Last week I attended a meeting of the CEO Roundtable on Cancer, a group comprising corporate CEOs and state governors, formed in 2001 as part of the National Dialogue on Cancer forum, which is now called C-Change. At this meeting, the group, led by Vice Chairman of Pharmaceuticals for GlaxoSmithKline, Robert A. Ingram, agreed to launch an initiative that has been under development by a task force led by Gary Reedy, Worldwide Vice President of Biopharmaceutical Public Policy at Johnson & Johnson. The program will invite organizations to adhere to a "CEO Cancer Gold Standard,™" which is a list of five priority actions meant to reduce the cancer burden in the United States.
Adopting the CEO Cancer Gold Standard means that these executives have committed to focusing on activities in five areas that will reduce their employees' and their families' cancer risk: 1) tobacco use reduction, 2) improved access to screening and early detection, 3) improved diet and nutrition, 4) increased physical activity, and 5) easier access to quality care and clinical trials. That means taking actions like sponsoring workshops with nutrition experts for their employees, ensuring that the health plans with which they contract include recommended cancer-screening provisions and educating their employees about them, offering onsite smoking cessation classes and creating support groups to help employees stop smoking, providing free fitness club memberships and developing other incentives to encourage their employees to get regular exercise, and educating patients about cancer clinical trials and working with their health plans to eliminate or reduce co-payments and other barriers to cancer clinical trial participation.
This initiative offers an outstanding "bang for the buck." Not only will taking these actions reduce the risk of cancer, they will also reduce the risk of diabetes, heart disease, stroke, and hypertension, to name just a few. There also is growing evidence that exercise and improved physical health can improve mental health by relieving the symptoms of depression and anxiety. The current CEO leadership group represents more than 30 million employees, spouses, and dependents, and with other organizations being invited to join, the potential impact is enormous.

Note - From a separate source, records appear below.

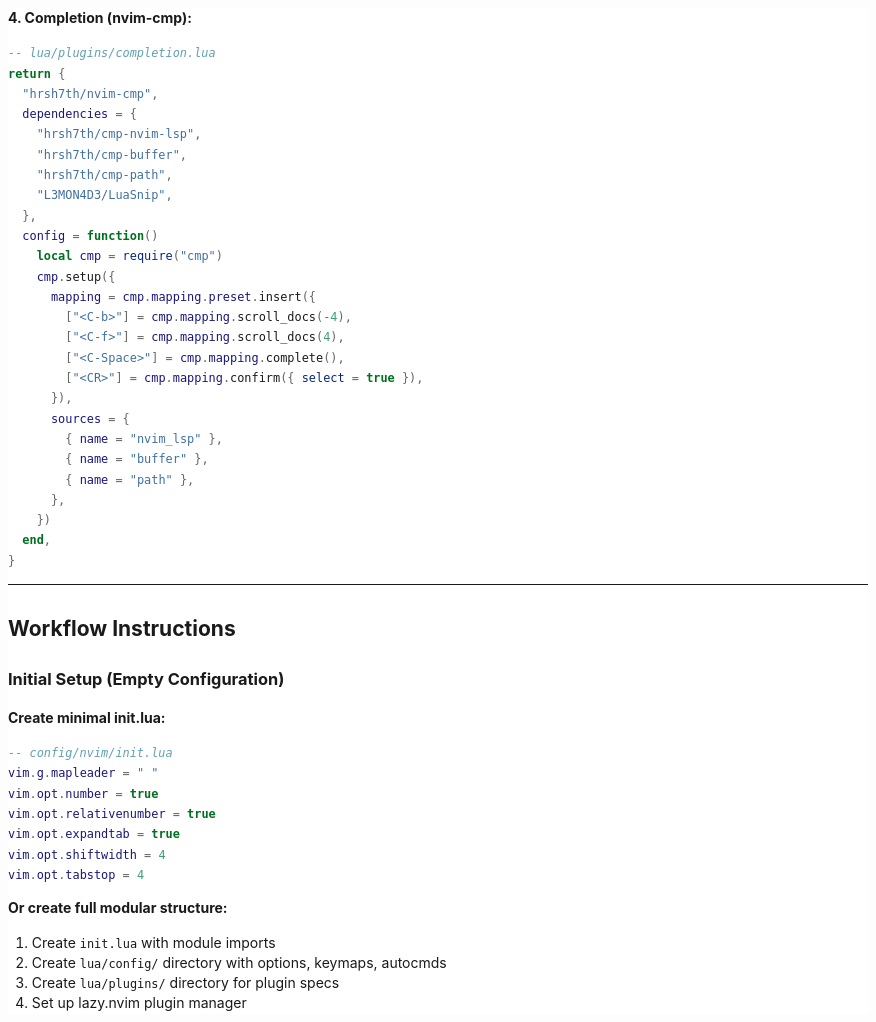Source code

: **4. Completion (nvim-cmp):**
```lua
-- lua/plugins/completion.lua
return {
  "hrsh7th/nvim-cmp",
  dependencies = {
    "hrsh7th/cmp-nvim-lsp",
    "hrsh7th/cmp-buffer",
    "hrsh7th/cmp-path",
    "L3MON4D3/LuaSnip",
  },
  config = function()
    local cmp = require("cmp")
    cmp.setup({
      mapping = cmp.mapping.preset.insert({
        ["<C-b>"] = cmp.mapping.scroll_docs(-4),
        ["<C-f>"] = cmp.mapping.scroll_docs(4),
        ["<C-Space>"] = cmp.mapping.complete(),
        ["<CR>"] = cmp.mapping.confirm({ select = true }),
      }),
      sources = {
        { name = "nvim_lsp" },
        { name = "buffer" },
        { name = "path" },
      },
    })
  end,
}
```

---

## Workflow Instructions

### Initial Setup (Empty Configuration)

**Create minimal init.lua:**
```lua
-- config/nvim/init.lua
vim.g.mapleader = " "
vim.opt.number = true
vim.opt.relativenumber = true
vim.opt.expandtab = true
vim.opt.shiftwidth = 4
vim.opt.tabstop = 4
```

**Or create full modular structure:**
1. Create `init.lua` with module imports
2. Create `lua/config/` directory with options, keymaps, autocmds
3. Create `lua/plugins/` directory for plugin specs
4. Set up lazy.nvim plugin manager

At NCI, we believe very strongly in the benefits of collaboration and outreach. Whether it is our partnership with the Food and Drug Administration to bring promising treatments to patients more quickly or the caBIG initiative to virtually connect all researchers, we believe that there is strength in numbers. The CEO Cancer Gold Standard is an excellent addition to such efforts to eliminate the suffering and death due to cancer and NCI is very proud to be supportive of such initiatives that transform people's lives.